Help Cut Red Tape: Five Reviews to Simplify Federal Regulations

Official title: Horizontal Red Tape Reviews

Open Regulations & Permits Economy & Jobs Finance & Consumer
The federal government wants to know what regulations are slowing you down. They're running five reviews focused on project approvals, getting products to market, business productivity, border efficiency, and regulatory service delivery. If you've dealt with frustrating federal paperwork, this is your chance to flag it.

Why This Matters

Ever waited months for a permit? Struggled to get a new product approved? Dealt with confusing government forms? These reviews could lead to real changes. Business owners, importers, and anyone who's tangled with federal red tape should weigh in.

What Could Change

Project reviews could get faster timelines. Product approval processes might be streamlined. Reporting requirements for businesses could be simplified. Border procedures may become more efficient. The goal is a regulatory system that's less of a headache while still protecting Canadians.

Key Issues

  • How can project reviews be made more efficient?
  • What's slowing down new products getting to market?
  • What reporting or administrative requirements are hurting business productivity?
  • What border inefficiencies are affecting international trade?
  • How can regulatory service delivery be improved?

How to Participate

  1. Email your feedback, questions, or issues to regulation-reglementation@tbs-sct.gc.ca.

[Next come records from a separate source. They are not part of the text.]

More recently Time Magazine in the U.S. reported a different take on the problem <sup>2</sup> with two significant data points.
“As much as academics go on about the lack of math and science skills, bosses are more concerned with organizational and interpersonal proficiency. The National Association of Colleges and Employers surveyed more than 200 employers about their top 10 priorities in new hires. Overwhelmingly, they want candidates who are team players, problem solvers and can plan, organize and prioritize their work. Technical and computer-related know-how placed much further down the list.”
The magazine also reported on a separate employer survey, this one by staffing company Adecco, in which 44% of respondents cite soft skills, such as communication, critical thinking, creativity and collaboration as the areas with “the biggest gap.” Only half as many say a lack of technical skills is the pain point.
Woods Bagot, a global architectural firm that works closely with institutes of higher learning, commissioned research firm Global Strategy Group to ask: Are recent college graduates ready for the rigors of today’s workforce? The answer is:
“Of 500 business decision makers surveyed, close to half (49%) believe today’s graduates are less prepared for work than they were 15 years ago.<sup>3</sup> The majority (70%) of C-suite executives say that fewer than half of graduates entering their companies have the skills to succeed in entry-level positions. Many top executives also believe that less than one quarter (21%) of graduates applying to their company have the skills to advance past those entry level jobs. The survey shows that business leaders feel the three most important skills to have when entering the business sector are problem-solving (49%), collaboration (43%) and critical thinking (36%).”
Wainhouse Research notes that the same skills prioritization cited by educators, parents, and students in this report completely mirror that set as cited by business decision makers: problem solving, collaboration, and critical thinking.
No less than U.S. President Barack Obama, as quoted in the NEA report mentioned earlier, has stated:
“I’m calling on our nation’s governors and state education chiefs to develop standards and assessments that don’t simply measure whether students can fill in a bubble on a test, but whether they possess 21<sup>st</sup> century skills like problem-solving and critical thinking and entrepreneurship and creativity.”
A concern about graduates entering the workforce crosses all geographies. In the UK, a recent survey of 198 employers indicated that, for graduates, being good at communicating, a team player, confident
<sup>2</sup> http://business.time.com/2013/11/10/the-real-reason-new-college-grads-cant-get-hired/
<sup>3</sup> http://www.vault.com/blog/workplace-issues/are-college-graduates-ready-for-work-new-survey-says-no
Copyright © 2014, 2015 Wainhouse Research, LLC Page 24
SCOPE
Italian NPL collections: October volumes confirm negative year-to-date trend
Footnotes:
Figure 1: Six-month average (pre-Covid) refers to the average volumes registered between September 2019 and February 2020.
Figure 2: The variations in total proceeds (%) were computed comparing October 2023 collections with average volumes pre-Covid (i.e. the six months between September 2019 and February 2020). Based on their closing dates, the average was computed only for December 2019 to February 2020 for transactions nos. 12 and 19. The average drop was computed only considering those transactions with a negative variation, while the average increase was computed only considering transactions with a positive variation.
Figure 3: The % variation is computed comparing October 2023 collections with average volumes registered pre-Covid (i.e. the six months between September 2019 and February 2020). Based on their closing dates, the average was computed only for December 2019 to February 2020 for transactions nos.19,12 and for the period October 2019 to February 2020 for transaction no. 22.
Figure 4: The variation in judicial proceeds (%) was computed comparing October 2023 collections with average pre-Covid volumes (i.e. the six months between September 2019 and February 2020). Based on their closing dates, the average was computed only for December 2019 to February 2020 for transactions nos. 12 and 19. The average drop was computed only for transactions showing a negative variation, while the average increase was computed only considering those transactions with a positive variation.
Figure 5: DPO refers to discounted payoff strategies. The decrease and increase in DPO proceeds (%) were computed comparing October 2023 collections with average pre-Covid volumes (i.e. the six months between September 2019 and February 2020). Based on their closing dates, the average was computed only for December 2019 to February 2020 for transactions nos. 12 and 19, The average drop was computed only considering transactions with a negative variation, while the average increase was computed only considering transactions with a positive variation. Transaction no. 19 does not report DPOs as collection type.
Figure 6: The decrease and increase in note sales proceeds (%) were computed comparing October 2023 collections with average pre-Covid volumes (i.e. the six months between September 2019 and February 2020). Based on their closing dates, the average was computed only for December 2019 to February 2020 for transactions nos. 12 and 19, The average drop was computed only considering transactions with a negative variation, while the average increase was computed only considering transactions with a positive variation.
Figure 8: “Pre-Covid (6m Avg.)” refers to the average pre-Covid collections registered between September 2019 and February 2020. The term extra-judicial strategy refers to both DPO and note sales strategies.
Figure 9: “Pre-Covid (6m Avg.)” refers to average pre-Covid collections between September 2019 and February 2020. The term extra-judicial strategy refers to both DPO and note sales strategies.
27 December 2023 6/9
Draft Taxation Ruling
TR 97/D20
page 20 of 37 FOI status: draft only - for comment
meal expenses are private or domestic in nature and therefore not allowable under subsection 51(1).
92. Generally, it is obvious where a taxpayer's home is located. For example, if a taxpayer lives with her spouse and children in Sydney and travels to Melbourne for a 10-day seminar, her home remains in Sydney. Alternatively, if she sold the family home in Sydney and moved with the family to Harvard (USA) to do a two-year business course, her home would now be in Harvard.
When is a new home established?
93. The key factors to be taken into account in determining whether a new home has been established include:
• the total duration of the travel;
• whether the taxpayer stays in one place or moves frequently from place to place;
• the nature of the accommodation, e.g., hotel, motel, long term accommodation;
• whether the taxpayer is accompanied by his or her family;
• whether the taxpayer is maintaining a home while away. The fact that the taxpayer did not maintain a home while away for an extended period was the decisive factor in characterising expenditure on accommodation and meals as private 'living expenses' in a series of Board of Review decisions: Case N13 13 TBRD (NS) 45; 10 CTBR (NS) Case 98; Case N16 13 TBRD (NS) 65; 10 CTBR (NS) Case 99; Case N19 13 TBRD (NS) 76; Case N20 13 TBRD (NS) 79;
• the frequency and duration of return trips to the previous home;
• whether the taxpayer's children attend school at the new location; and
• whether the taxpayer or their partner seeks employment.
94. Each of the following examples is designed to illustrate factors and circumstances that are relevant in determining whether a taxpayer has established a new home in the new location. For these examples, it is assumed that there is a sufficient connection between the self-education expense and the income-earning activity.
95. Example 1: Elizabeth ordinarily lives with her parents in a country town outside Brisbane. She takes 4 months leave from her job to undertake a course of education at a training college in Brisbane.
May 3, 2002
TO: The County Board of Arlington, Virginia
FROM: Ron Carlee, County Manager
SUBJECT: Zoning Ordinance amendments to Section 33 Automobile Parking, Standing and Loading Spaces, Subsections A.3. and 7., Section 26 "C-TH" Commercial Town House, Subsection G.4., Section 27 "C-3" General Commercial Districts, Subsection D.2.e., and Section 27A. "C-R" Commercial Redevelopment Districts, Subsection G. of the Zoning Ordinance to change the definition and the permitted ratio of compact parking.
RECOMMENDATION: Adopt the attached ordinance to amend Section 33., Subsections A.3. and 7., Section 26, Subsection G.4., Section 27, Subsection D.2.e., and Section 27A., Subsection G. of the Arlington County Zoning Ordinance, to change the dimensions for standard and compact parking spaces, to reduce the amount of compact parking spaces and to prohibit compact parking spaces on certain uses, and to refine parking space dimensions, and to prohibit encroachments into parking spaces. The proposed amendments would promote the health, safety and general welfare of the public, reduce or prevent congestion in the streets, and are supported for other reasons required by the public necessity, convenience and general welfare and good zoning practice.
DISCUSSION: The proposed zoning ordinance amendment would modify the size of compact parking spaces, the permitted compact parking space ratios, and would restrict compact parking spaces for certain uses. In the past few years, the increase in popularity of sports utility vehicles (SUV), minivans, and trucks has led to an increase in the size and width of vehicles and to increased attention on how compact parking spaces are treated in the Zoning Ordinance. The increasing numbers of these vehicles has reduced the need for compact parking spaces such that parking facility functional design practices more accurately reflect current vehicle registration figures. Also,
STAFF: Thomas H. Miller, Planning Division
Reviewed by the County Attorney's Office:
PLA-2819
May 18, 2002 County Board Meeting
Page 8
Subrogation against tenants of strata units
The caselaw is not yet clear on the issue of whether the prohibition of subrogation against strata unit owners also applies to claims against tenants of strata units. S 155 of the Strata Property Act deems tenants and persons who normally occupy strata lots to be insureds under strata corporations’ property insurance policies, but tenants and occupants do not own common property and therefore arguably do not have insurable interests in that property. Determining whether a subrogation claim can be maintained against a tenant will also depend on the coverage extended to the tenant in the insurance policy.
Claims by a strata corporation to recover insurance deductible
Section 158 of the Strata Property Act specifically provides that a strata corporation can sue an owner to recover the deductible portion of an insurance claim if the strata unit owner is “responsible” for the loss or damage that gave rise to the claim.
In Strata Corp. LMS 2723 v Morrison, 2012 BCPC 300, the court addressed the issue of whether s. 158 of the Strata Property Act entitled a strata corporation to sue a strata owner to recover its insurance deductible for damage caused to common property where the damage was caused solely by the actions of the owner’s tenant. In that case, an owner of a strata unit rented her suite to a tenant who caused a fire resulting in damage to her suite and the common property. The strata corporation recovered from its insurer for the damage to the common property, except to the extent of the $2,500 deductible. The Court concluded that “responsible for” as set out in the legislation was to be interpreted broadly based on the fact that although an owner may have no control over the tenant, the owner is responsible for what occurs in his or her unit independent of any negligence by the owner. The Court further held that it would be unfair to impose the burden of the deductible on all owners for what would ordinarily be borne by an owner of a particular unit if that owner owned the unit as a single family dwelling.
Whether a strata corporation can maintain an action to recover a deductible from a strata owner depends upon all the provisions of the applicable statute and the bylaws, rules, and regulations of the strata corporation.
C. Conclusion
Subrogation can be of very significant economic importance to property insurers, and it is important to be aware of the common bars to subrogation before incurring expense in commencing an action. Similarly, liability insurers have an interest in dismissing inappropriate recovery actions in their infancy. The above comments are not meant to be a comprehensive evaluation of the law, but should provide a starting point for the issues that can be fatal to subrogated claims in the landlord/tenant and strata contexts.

Focus on one or more of the five themes: project reviews, getting products to market, business productivity, border efficiency, or regulatory service delivery.

Submit Your Input

Questions Being Asked (5)
  1. What regulatory challenges or red tape have you experienced with project reviews?
  2. What delays or complexities have you faced getting products to market?
  3. What reporting, data collection, or administrative requirements are hindering your business productivity?
  4. What regulatory irritants or inefficiencies have you experienced at the border?
  5. How could regulatory service delivery be more transparent, efficient, or predictable?